Problem details: Scan the entries below and say how many lines contain "Vitamin". Write only the number.

Record excerpts Block Start

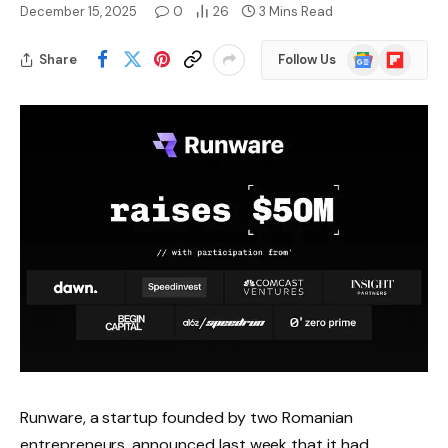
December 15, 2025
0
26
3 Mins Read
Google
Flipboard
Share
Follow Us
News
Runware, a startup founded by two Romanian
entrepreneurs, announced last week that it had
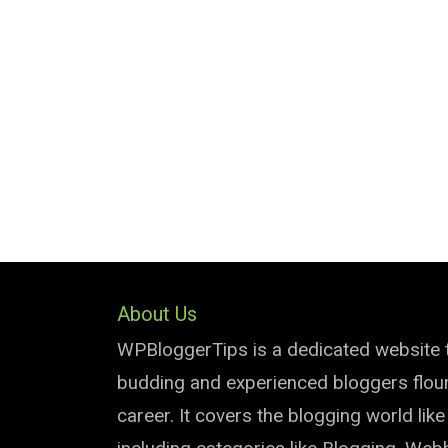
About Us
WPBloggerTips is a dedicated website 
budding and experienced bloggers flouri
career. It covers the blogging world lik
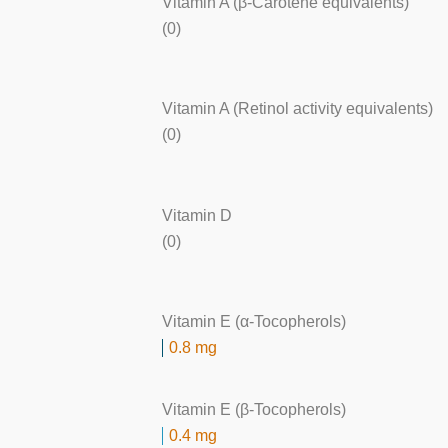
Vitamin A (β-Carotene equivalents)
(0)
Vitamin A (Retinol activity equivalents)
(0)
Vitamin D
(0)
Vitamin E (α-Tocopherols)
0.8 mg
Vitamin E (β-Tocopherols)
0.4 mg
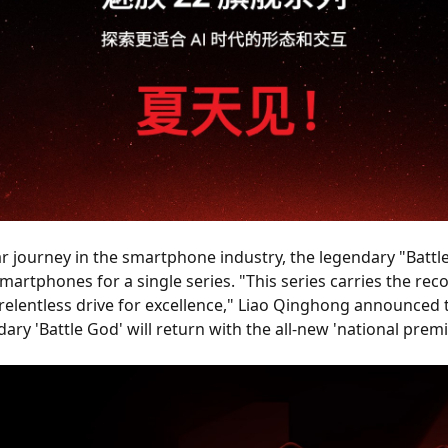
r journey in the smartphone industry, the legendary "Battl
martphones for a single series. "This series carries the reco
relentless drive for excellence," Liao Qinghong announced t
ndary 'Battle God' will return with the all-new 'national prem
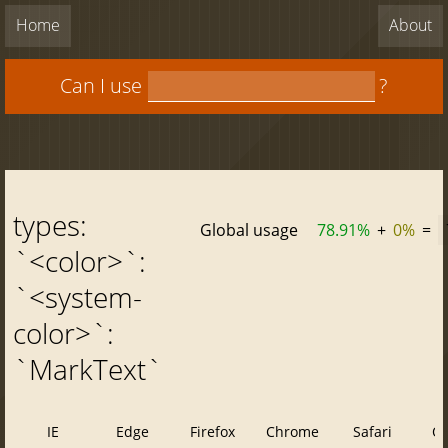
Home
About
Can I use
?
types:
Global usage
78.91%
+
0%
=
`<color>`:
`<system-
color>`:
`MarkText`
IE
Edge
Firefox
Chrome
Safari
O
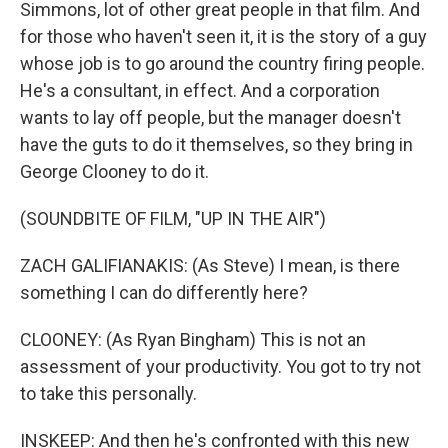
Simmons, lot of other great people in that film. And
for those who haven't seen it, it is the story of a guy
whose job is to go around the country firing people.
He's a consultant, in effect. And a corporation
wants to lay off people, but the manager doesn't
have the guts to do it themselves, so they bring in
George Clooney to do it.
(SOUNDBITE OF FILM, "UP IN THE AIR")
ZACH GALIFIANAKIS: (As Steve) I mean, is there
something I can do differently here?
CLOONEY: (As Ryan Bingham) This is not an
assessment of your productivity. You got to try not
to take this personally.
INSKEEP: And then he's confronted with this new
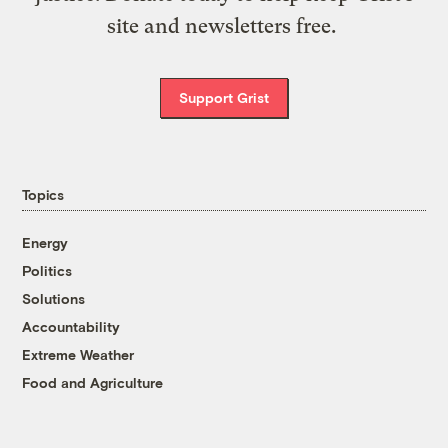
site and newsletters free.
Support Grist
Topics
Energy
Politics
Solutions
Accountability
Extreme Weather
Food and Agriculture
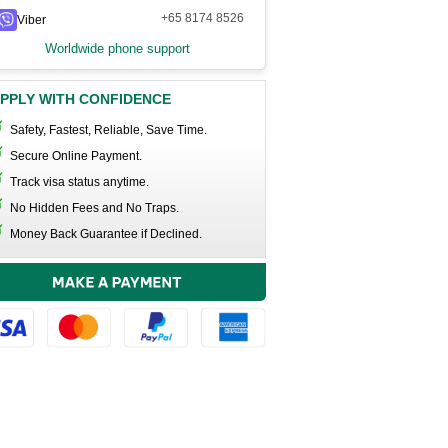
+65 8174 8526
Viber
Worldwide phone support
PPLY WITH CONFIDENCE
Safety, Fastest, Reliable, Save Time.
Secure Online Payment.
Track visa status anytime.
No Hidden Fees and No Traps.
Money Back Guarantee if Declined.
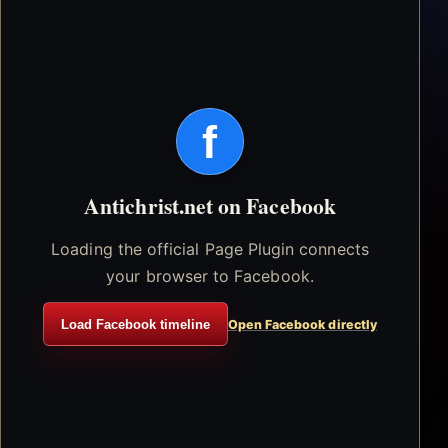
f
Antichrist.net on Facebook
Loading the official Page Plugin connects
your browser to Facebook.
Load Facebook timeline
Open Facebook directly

Record excerpts Block End

Solution: 5